[PROVIDED TEXT — start]

Economies of shale
The possible production of oil from shale near Rifle raises questions about whether Colorado can afford to sacrifice the water needed to develop it
The Colorado River during spring runoff this year ran full-bodied. It had been a snowy winter at the river’s headwaters in Aspen, Vail and Summit County, among the best in decades. By late May the Colorado was crowding its banks, spilling onto green-grassed low-lying pastures along Interstate 70 as it hurried toward Rifle and then beyond to Grand Junction and into Utah.
The notion of water shortages seems faintly ridiculous in such times of plentitude. It defies the feast of evidence. Yet such water shortages are becoming the major question as Colorado entertains the latest surge in excitement about its vast deposits of oil shale north and west of Rifle.
That excitement is likely to last as long as oil prices remain above $30 a barrel, a bottom-line benchmark once cited by leaseholder Royal Dutch Shell. With commercial production at least a decade away, the company has since backed away from that number even as a barrel of oil remains near $100.
Much is still unknown. Oil companies remain tentative about extraction methods, electrical demands and even water needs. For that matter, Colorado is unsure how much water remains available for development under interstate compacts governing the Colorado River Basin.
But growing cities fret that even a modest-sized oil shale industry could overstress the demand for water and narrow their options.
"I think there’s going to be a tussle about who gets to develop that last drop of water," says Dan Birch, deputy general manager of the Colorado River Water Conservation District.

[PROVIDED TEXT — finish]

» **TASKS AND EXERCISES**
#1 In the oil shale article, rewrite everything from "Economies of shale" down to "and into Utah.", changing "snowy" to "wet".
#2 Please carry the oil shale article forward from the point where it stops.

[DATA SHOWN — start]

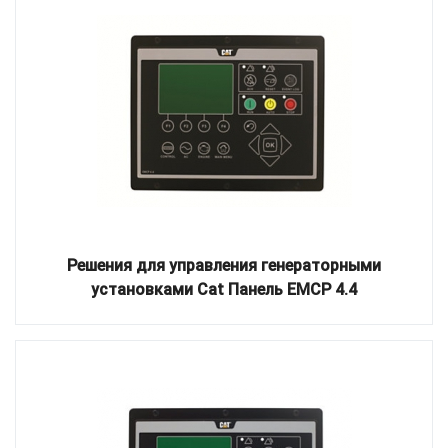
Решения для управления генераторными
установками Cat Панель EMCP 4.4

[DATA SHOWN — finish]

» **OUTPUTS BY TASK**
#1
Economies of shale
The possible production of oil from shale near Rifle raises questions about whether Colorado can afford to sacrifice the water needed to develop it
The Colorado River during spring runoff this year ran full-bodied. It had been a wet winter at the river’s headwaters in Aspen, Vail and Summit County, among the best in decades. By late May the Colorado was crowding its banks, spilling onto green-grassed low-lying pastures along Interstate 70 as it hurried toward Rifle and then beyond to Grand Junction and into Utah.

#2
Undisputed is the immensity of hydrocarbons underlying the juniper- and piñon-covered plateaus of northwest Colorado and two adjoining states, Utah and Wyoming. Estimates range up to 2 trillion barrels of oil. Of that, 800 million barrels are recoverable, according to U.S. government estimates. That’s three times more than the proven oil reserves of Saudi Arabia.
Some 72 percent of oil shale reserves are located below federal land. In 2005, the Bureau of Land Management offered 160-acre tracts in a three-state area for research, development and demonstration purposes. Leases for six of these sites have been awarded, five of them in Colorado. Royal Dutch Shell has three, Chevron and EGL Resources one each. Those companies that demonstrate commercial viability will be authorized to expand operations to 5,100-acre blocks available for 35 years.
At issue is the level of certainty, says Jeremy Boak, from the Colorado School of Mines. "If they expect for the technology to be completely decided upon, they will be waiting for decades," he says. The technology of oil extraction has evolved now for 140 years. Better, he argues, is to define those areas that need regulation. A top item: water availability.
Congress, in the Energy Policy Act of 2005, ordered a programmatic environmental impact statement for the oil shale lands in the Rocky Mountains — and specified a separate process for commercial leasing of lands to oil companies.
A sticking point is the development of regulations — including the royalty rates — governing commercial production. The disagreement is partisan and local. Last year, U.S. Sen. Ken Salazar (D-Colo.) was able to insert a one-year moratorium on adoption of rules governing commercial leases. U.S. Sen. Wayne Allard (R-Colo.) in May attempted to get the moratorium repealed but lost by one vote.
"We need the rules and regulations in place first," Allard told an interviewer. "When the oil companies go to bid on their leases, they need to have some idea what their royalties might be and what their remediation requirements might be."
What Democrats really want, he added, is to make gasoline more expensive, to reduce use, and in that way lower emissions of carbon dioxide, a key climate-changing greenhouse gas. Sen. Orrin Hatch (R-Utah) further lashed out at opposition at what he described as Colorado’s ski-resort elites. He singled out Aspen.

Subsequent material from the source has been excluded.